Data to use>
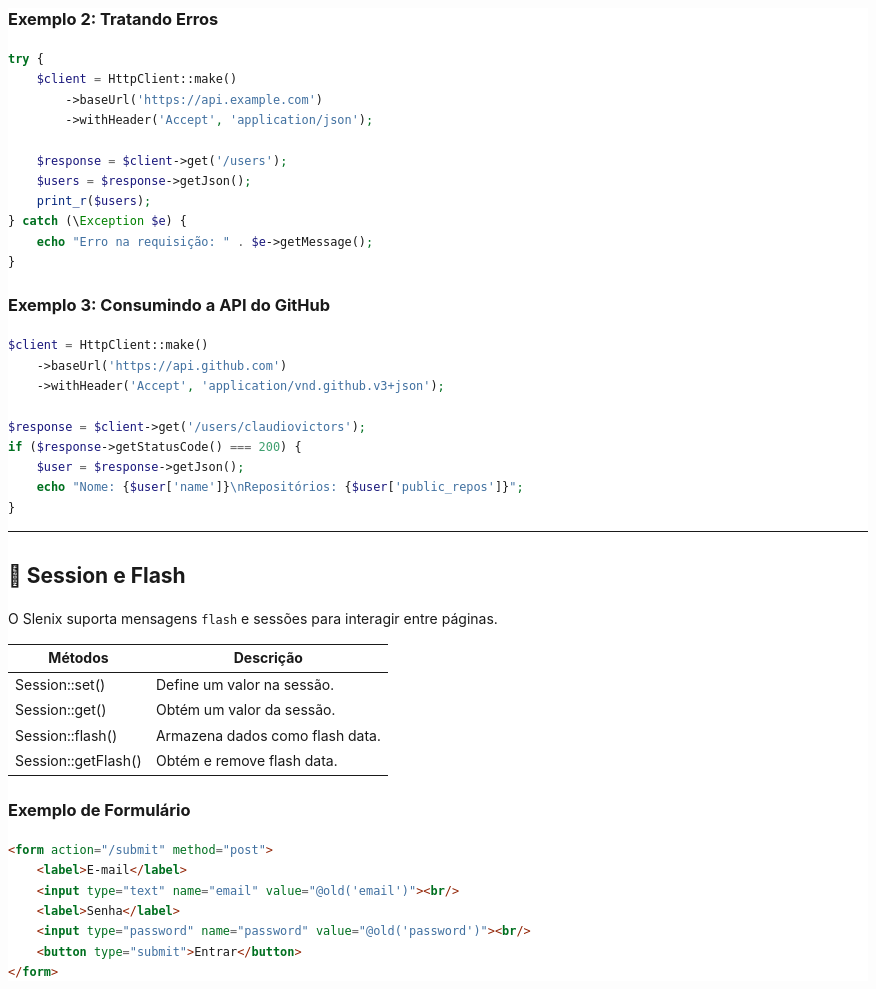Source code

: ### Exemplo 2: Tratando Erros
```php
try {
    $client = HttpClient::make()
        ->baseUrl('https://api.example.com')
        ->withHeader('Accept', 'application/json');

    $response = $client->get('/users');
    $users = $response->getJson();
    print_r($users);
} catch (\Exception $e) {
    echo "Erro na requisição: " . $e->getMessage();
}
```

### Exemplo 3: Consumindo a API do GitHub
```php
$client = HttpClient::make()
    ->baseUrl('https://api.github.com')
    ->withHeader('Accept', 'application/vnd.github.v3+json');

$response = $client->get('/users/claudiovictors');
if ($response->getStatusCode() === 200) {
    $user = $response->getJson();
    echo "Nome: {$user['name']}\nRepositórios: {$user['public_repos']}";
}
```

---

## 🧭 Session e Flash

O Slenix suporta mensagens `flash` e sessões para interagir entre páginas.

| Métodos | Descrição |
|---------|-----------|
| Session::set() | Define um valor na sessão. |
| Session::get() | Obtém um valor da sessão. |
| Session::flash() | Armazena dados como flash data. |
| Session::getFlash() | Obtém e remove flash data. |

### Exemplo de Formulário
```html
<form action="/submit" method="post">
    <label>E-mail</label>
    <input type="text" name="email" value="@old('email')"><br/>
    <label>Senha</label>
    <input type="password" name="password" value="@old('password')"><br/>
    <button type="submit">Entrar</button>
</form>
```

Directions> All entries above must be printed again verbatim, with images excluded.

Task response>
Source code

: ### Exemplo 2: Tratando Erros
```php
try {
    $client = HttpClient::make()
        ->baseUrl('https://api.example.com')
        ->withHeader('Accept', 'application/json');

    $response = $client->get('/users');
    $users = $response->getJson();
    print_r($users);
} catch (\Exception $e) {
    echo "Erro na requisição: " . $e->getMessage();
}
```

### Exemplo 3: Consumindo a API do GitHub
```php
$client = HttpClient::make()
    ->baseUrl('https://api.github.com')
    ->withHeader('Accept', 'application/vnd.github.v3+json');

$response = $client->get('/users/claudiovictors');
if ($response->getStatusCode() === 200) {
    $user = $response->getJson();
    echo "Nome: {$user['name']}\nRepositórios: {$user['public_repos']}";
}
```

---

## 🧭 Session e Flash

O Slenix suporta mensagens `flash` e sessões para interagir entre páginas.

| Métodos | Descrição |
|---------|-----------|
| Session::set() | Define um valor na sessão. |
| Session::get() | Obtém um valor da sessão. |
| Session::flash() | Armazena dados como flash data. |
| Session::getFlash() | Obtém e remove flash data. |

### Exemplo de Formulário
```html
<form action="/submit" method="post">
    <label>E-mail</label>
    <input type="text" name="email" value="@old('email')"><br/>
    <label>Senha</label>
    <input type="password" name="password" value="@old('password')"><br/>
    <button type="submit">Entrar</button>
</form>
```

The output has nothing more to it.